[Opening PASSAGE FOR REVIEW section]
Scientists have tested the reactions of individuals and determined that true music-lovers also enjoy the byproducts of their condition -- a super-active imagination, an appreciation of nature, a taste for new experiences, a desire to express their emotions, and a search for variety in life. I know people like that. I just might be one.

For me, the most emotional musical experience in my life was a visit to the Eglise St. Germain des Prés in Paris when, by chance, the organist was practicing Bach’s Toccata and Fugue in D minor to an empty church. Was it the echo off the stone walls? Was it the unexpected free concert? Was it the sound quality of the much-renovated instrument?   Was it God talking? I never decided.

An informal survey I conducted among friends in Bordeaux indicates that erogenous power exists in a wide variety of musical stimuli. One banker friend mentioned Leonard Cohen singing “I’m Your Man”. Another cited Yuja Wang playing “Flight of the Bumblebee” at blinding speed.

My choice for the most powerful remains the Bach Toccata and Fugue, especially in this animation by Stephan Malinowski:

When I forwarded the Bach clip to a music critic friend, she replied that she had heard it before. “It has already shivered my timbers,” she said. Exactly.

But stimuli can come from anywhere in the music spectrum. Rachmanninov’s Piano Concerto No. 3 does it for millions. Passages of Vivaldi’s Four Seasons can catch you unawares. The dissonance of Prokofiev, the harmonic surprises in Stravinsky’s Rite of Spring, and the warbling charm of Messiaen’s masterpiece Turangalîla all sneak up on you and grab you by the medial prefrontal cortex. Some tests have used Air Supply performances. One relied on Vangelis’ Mythodea Movement 6.

The study of this phenomenon was conducted by PhD student Matthew Sachs at the University of Southern California, Los Angeles. His paper, “Brain connectivity reflects human aesthetic responses to music”, has been published in the journal Oxford Academic and research into the phenomenon continues. “The neural link,” says the study, “between sensory experiences and pleasurable aesthetic responses remains unclear.”

The initial findings grew out of a screening process of 237 individuals who responded to an online survey. The researchers identified the 10 participants who reported perceiving chills to music (chill group) consistently, and the 10 participants who reported rarely or never perceiving chills to music (no-chill group). They were studied and contrasted intensively. The report did not specify which music was employed in its testing.

Among the findings was that involvement in the arts activates the same reward network in the brain that responds to the basic, sensory pleasures associated with food, sex and drugs.  Music, the study concludes, provides an idea platform from which to study pleasure and reward.

“Throughout history,” the researchers said, (music) is often reported as one of the most enjoyable of human experiences.”

The pleasure from music is associated with “increased functional connectivity in the brain between auditory cortices and mesolimbic reward circuitry”, the study concludes. What remains to be clarified is why certain individuals get “intensely pleasurable responses” from music but others do not.
[Closing PASSAGE FOR REVIEW section]
[Opening DATA SECTION section]
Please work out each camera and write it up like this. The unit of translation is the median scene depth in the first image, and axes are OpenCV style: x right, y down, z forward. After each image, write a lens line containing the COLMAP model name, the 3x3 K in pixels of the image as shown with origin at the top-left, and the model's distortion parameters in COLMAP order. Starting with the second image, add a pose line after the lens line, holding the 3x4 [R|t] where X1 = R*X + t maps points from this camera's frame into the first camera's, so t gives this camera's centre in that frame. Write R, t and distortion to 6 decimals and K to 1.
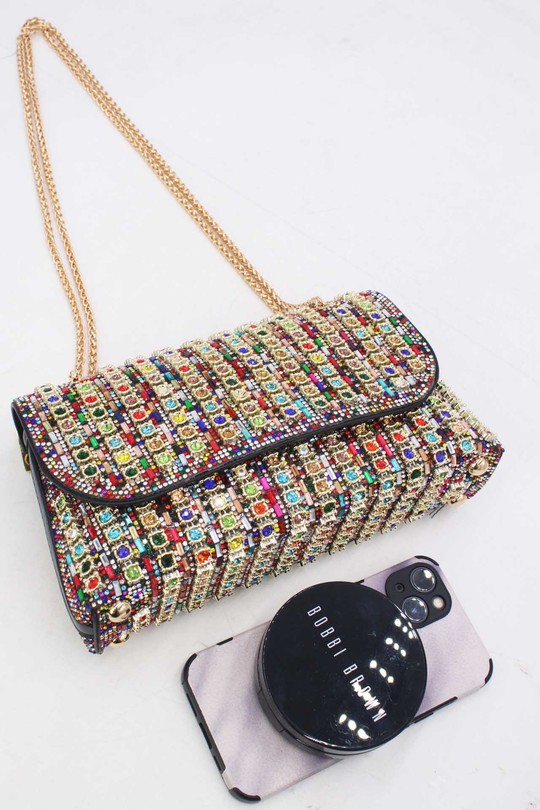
lens RADIAL K [[904.9, 0, 237.9], [0, 904.9, 404.2], [0, 0, 1]] dist [-0.122807, 0.002178]
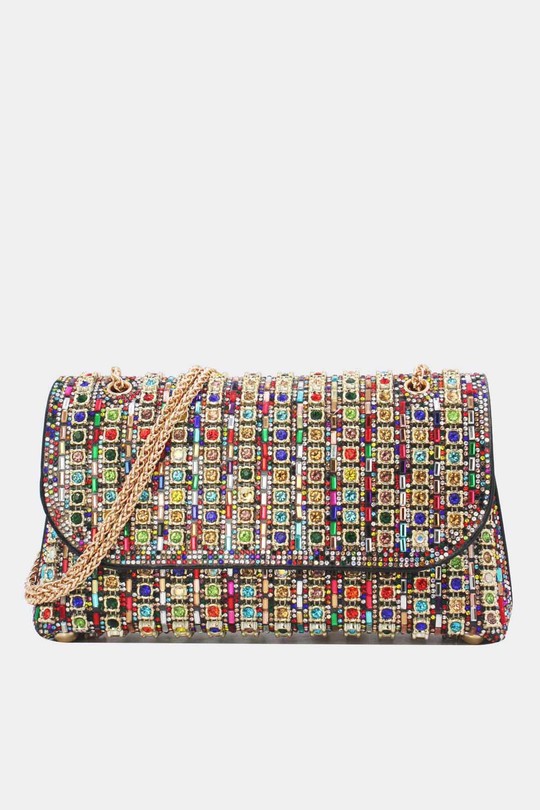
lens RADIAL K [[1385.9, 0, 270.0], [0, 1385.9, 405.0], [0, 0, 1]] dist [-0.063195, -0.062231]
pose [[0.880434, 0.429333, -0.201269, 0.294454], [-0.254906, 0.786468, 0.562575, -0.965559], [0.399824, -0.444006, 0.801873, -0.146031]]
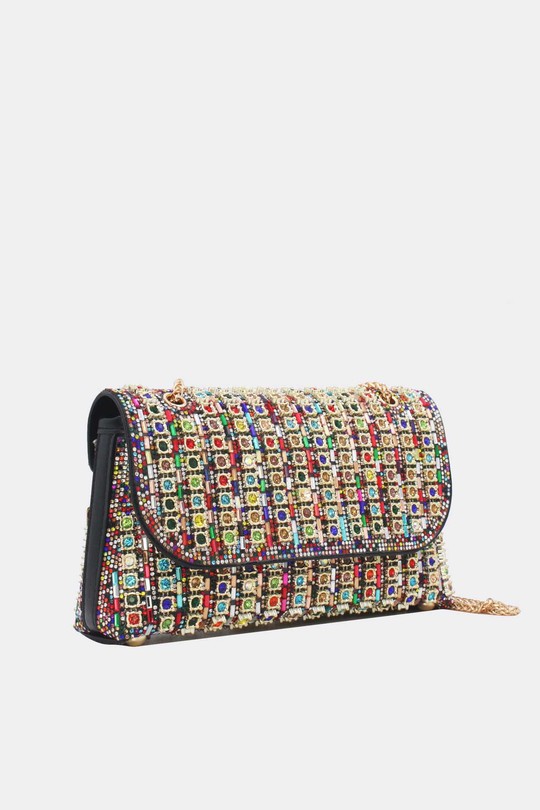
lens RADIAL K [[1385.9, 0, 270.0], [0, 1385.9, 405.0], [0, 0, 1]] dist [-0.063195, -0.062231]
pose [[0.809045, 0.430919, 0.399693, -0.782267], [-0.552590, 0.789355, 0.267512, -0.544881], [-0.200224, -0.437295, 0.876746, -0.439621]]
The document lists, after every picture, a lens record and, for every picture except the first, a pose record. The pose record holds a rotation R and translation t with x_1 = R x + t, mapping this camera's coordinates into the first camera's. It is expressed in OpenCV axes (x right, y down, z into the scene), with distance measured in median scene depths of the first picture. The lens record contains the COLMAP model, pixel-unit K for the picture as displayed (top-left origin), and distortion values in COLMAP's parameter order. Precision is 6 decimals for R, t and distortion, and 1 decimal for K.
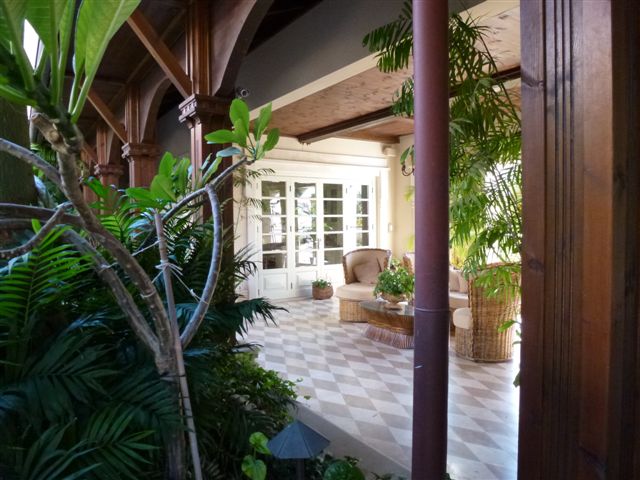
lens RADIAL K [[469.3, 0, 320.0], [0, 469.3, 240.0], [0, 0, 1]] dist [-0.037957, -0.004948]
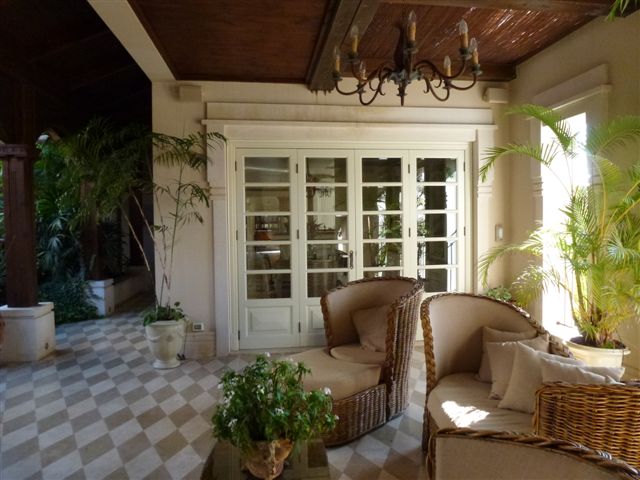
lens RADIAL K [[469.3, 0, 320.0], [0, 469.3, 240.0], [0, 0, 1]] dist [-0.037957, -0.004948]
pose [[0.898427, 0.018248, -0.438744, 0.227857], [-0.014101, 0.999820, 0.012710, -0.024431], [0.438897, -0.005233, 0.898522, 0.459285]]
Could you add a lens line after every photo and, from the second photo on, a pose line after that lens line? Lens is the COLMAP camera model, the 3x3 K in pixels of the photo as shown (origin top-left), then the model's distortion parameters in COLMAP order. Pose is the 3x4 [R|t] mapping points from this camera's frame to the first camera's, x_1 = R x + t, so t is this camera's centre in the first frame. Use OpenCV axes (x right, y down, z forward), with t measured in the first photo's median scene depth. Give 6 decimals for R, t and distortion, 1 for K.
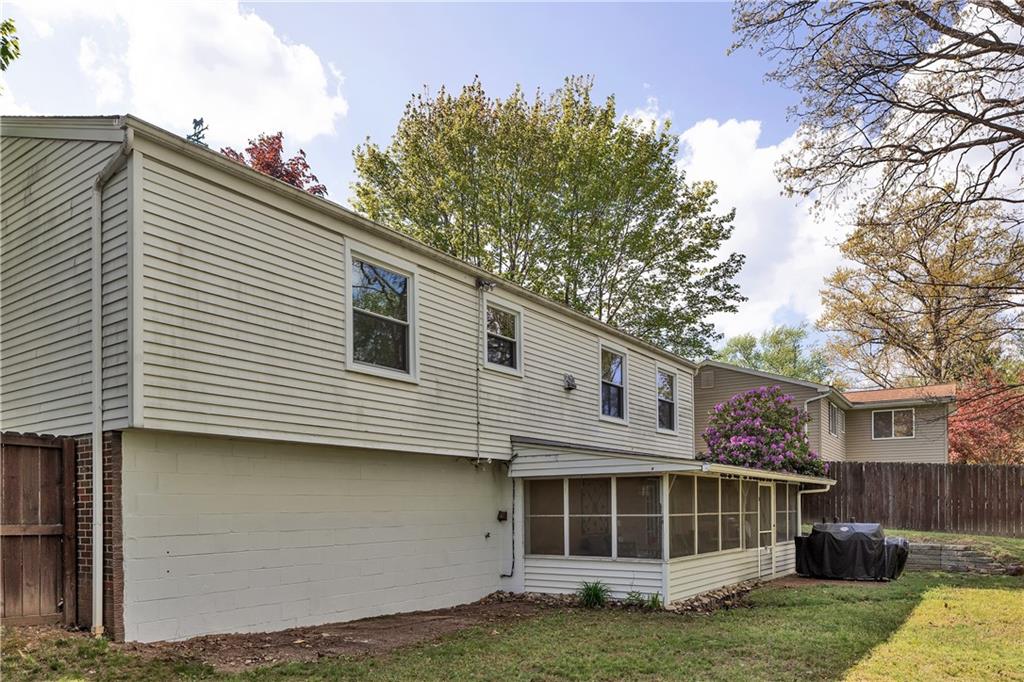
lens RADIAL K [[729.3, 0, 515.5], [0, 729.3, 389.8], [0, 0, 1]] dist [0.001475, 0.002700]
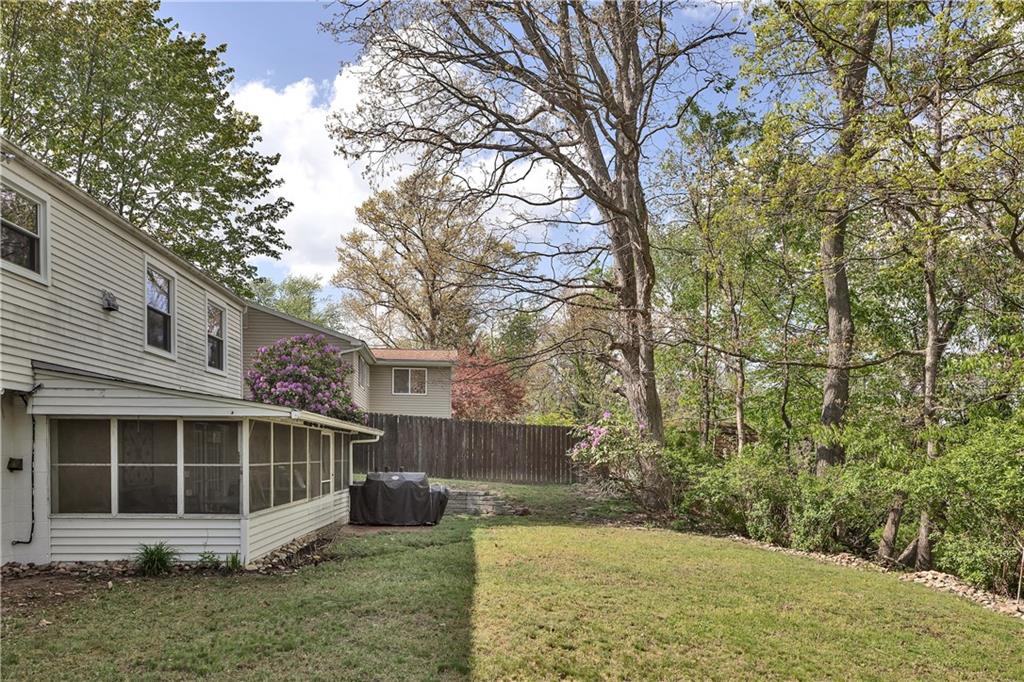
[Closing DATA SECTION section]
EXERCISE OBJECTIVE: According to the passage on music and chills, how many people responded to the online survey used for the initial screening?

RESPONSE AREA: 237 individuals.